◆ **TEXT**
## START

Holy Week in Guatemala is celebrated with street expressions of faith, called processions, usually organized by a "hermandad". Each procession of Holy Week has processional floats and steps, which are often religious images of the Passion of Christ, or Marian images, although there are exceptions, like the allegorical steps of saints.

History 

The Catholic fervor that currently exists in Guatemala has almost magical and mystical dyes due to the syncretism between the Mayan religion and the Catholic doctrine;  it combines elements dating from the old American cultures and from Catholicism imposed by the Spanish in the Colonial era.

Syncretism appears in subtle factors such as figure drawing of a butterfly on the sawdust carpet for a Christ procession, because the butterfly was more than a mere insect for the Maya. It symbolized the Sun -one of their most important deities-  and also represented life and the afterlife. That image does not appear anywhere in Holy Week activities held in Spain.

Pre-columbine era 

To understand the current Guatemalan Holy Week one must go back to the religion of the Maya, where there were amazing coincidences that perhaps helped the Catholic religion fit more with the beliefs of Native Americans. One of these similarities is that indigenous Guatemalans used a palanquin to transport wealthy citizens and rulers.

For the natives it was  not difficult to understand or accept the existence of the Holy Trinity because for them, the creators of this world were three, known by Mayan scholars as "G1", "G2" and "G3"; neither was to assimilate Virgin Mary, because they associated her with Ixchel -the moon, creative life- mother.

Holy Week in Medieval Europe 

Holy Week was created in the Council of Nicea -set up by the Roman Emperor Constantine I in the year 325 A.D.- because in that council it was decided when to celebrate Passover and how to calculate the date for the celebration. Subsequently, the Order of the Knights Templar promoted the praise for the Passion of Christ. After the disappearance of that order, -close order fourteenth century - the Franciscans were dedicated to preserve the traditions that had been acquired over time; they were the ones who developed the Via Crucis, one of the most representative aspects of the Holy Week festivities.

The first liturgies were celebrated only among religious enclosed in churches, and sinners were not admitted. Later they evolved into processions where people took to the streets to express their guilt.

Bourbon Reforms 

In 1765 the Bourbon reforms were published by the Spanish Crown, which sought to recover the real power over the colonies and increase tax collection.  With these reforms, specific trade regulators were created to control the production of alcoholic beverages, snuff, gunpowder, playing cards and cock fights. The Royal Treasury auctioned annually some trade regulators and then bought them, thus becoming the owner of the monopoly of a certain product. That same year, four sub-delegations of the Royal Treasury were created in San Salvador, Ciudad Real, Comayagua and León and the political and administrative structure of the Captaincy General of Guatemala changed to 15 provinces.

## END

◆ **GIVEN EXERCISE 1**
Rewrite the paragraph of the Holy Week text that begins "In 1765 the Bourbon reforms" as a bulleted list, keeping its main facts.

[Stored data]

## START

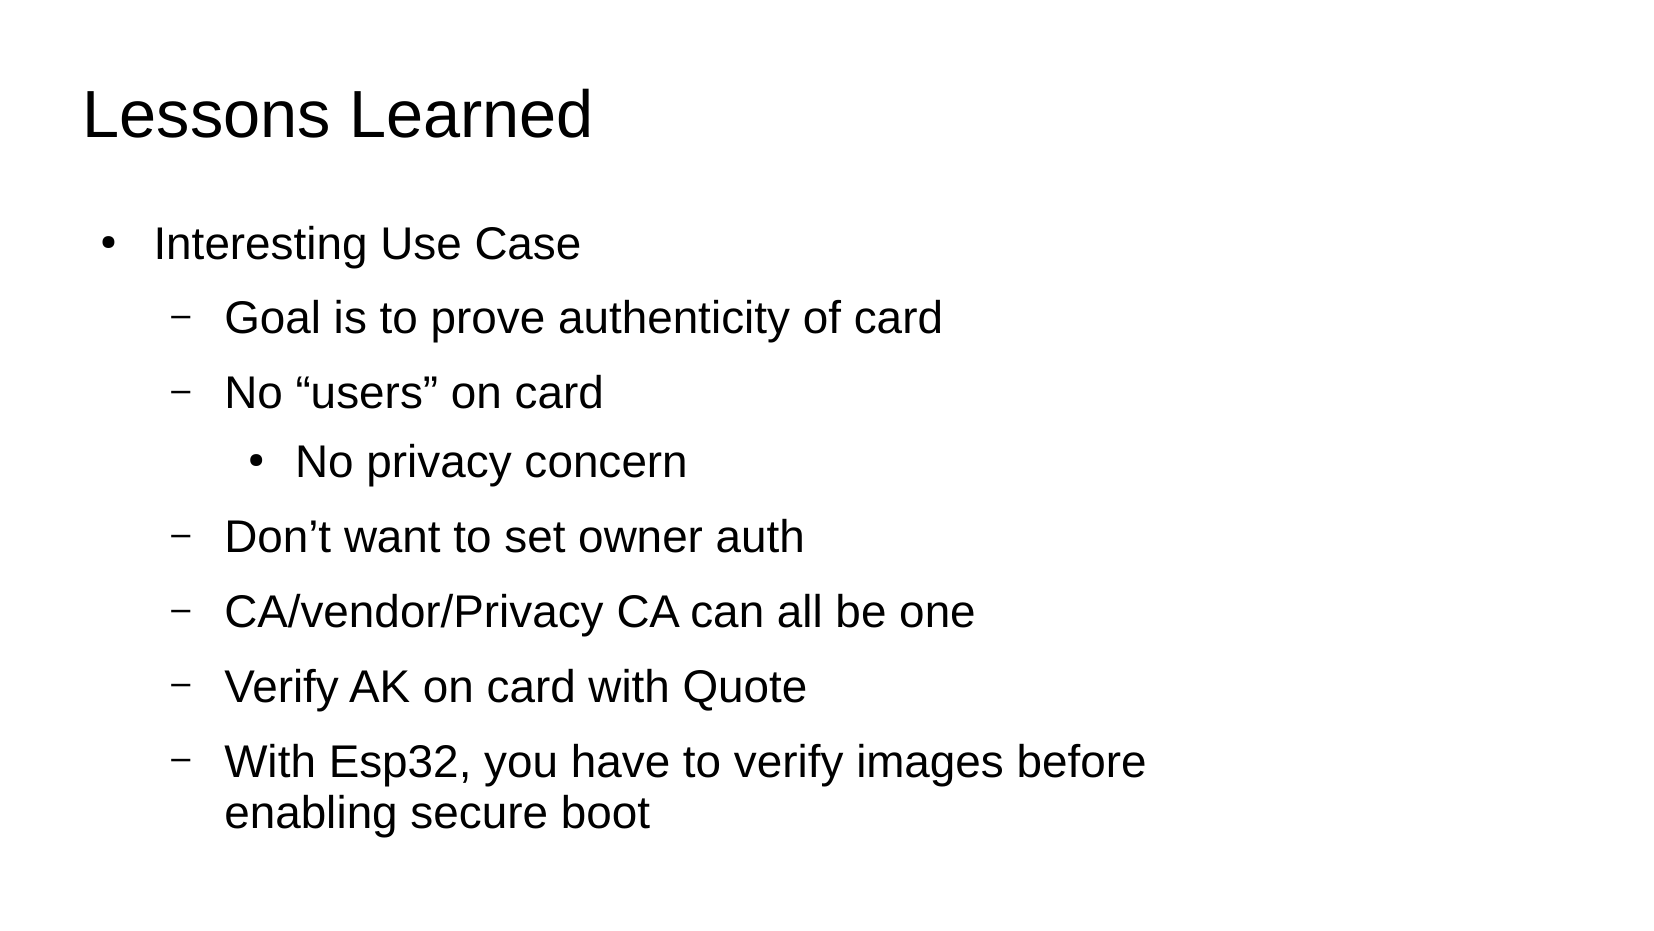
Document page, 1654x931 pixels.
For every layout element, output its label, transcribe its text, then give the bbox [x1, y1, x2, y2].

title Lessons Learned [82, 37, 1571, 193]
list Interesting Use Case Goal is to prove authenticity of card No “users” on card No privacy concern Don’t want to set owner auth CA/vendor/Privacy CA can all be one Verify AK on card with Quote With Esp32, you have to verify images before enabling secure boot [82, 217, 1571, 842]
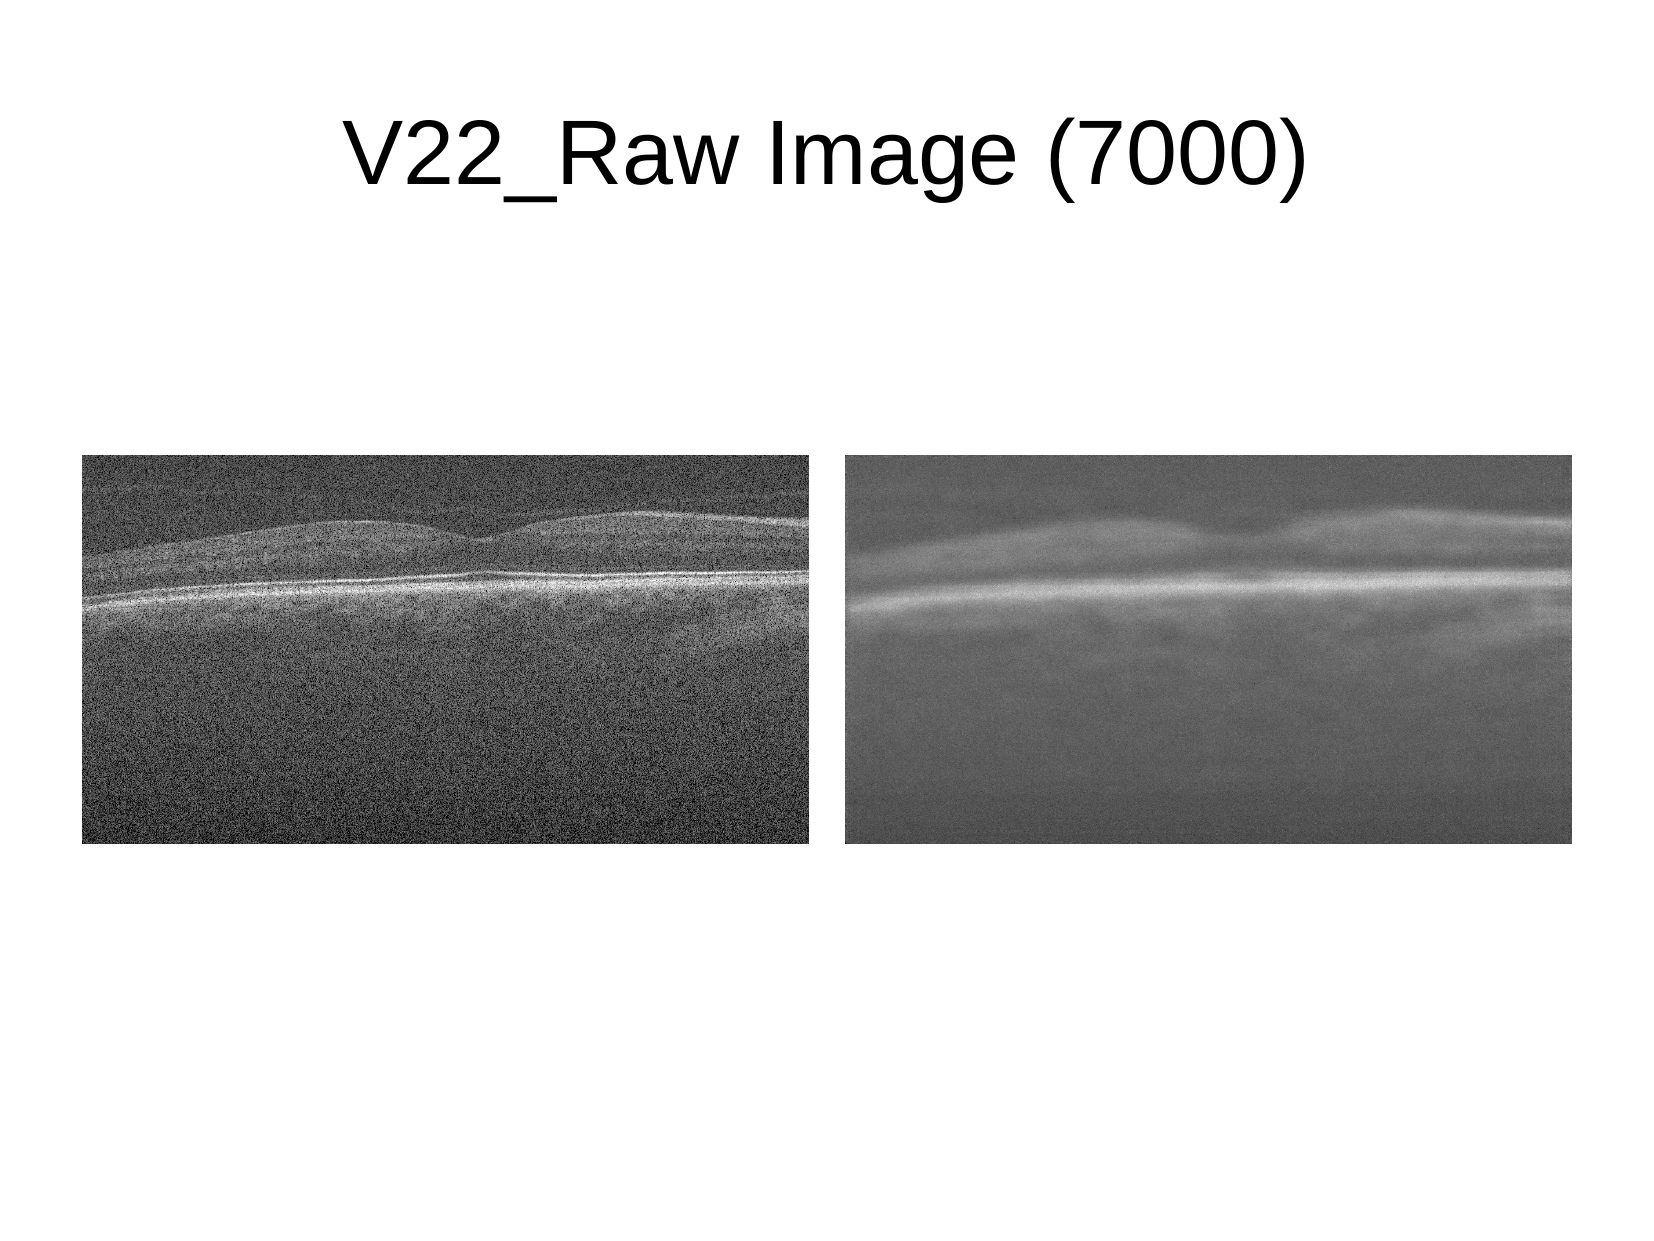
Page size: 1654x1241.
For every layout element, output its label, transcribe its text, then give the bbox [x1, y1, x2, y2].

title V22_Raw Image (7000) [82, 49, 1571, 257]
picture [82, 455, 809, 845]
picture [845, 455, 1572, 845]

## END

◆ **GIVEN EXERCISE 2**
Convert the part of the stored data that runs from its first line through the line containing "title Lessons Learned [82, 37, 1571, 193]", both included, into a JSON list of strings with one string per line. Skip blank lines and leave the pictures out.

◆ **FINAL ANSWER 1**
- In 1765 the Spanish Crown published the Bourbon reforms to recover real power over the colonies and increase tax collection.
- The reforms created specific trade regulators to control the production of alcoholic beverages, snuff, gunpowder, playing cards and cock fights.
- Each year the Royal Treasury auctioned some trade regulators and then bought them, becoming the owner of the monopoly of a certain product.
- That same year, four sub-delegations of the Royal Treasury were created in San Salvador, Ciudad Real, Comayagua and León.
- The political and administrative structure of the Captaincy General of Guatemala changed to 15 provinces.

◆ **FINAL ANSWER 2**
[
  "Document page, 1654x931 pixels.",
  "For every layout element, output its label, transcribe its text, then give the bbox [x1, y1, x2, y2].",
  "title Lessons Learned [82, 37, 1571, 193]"
]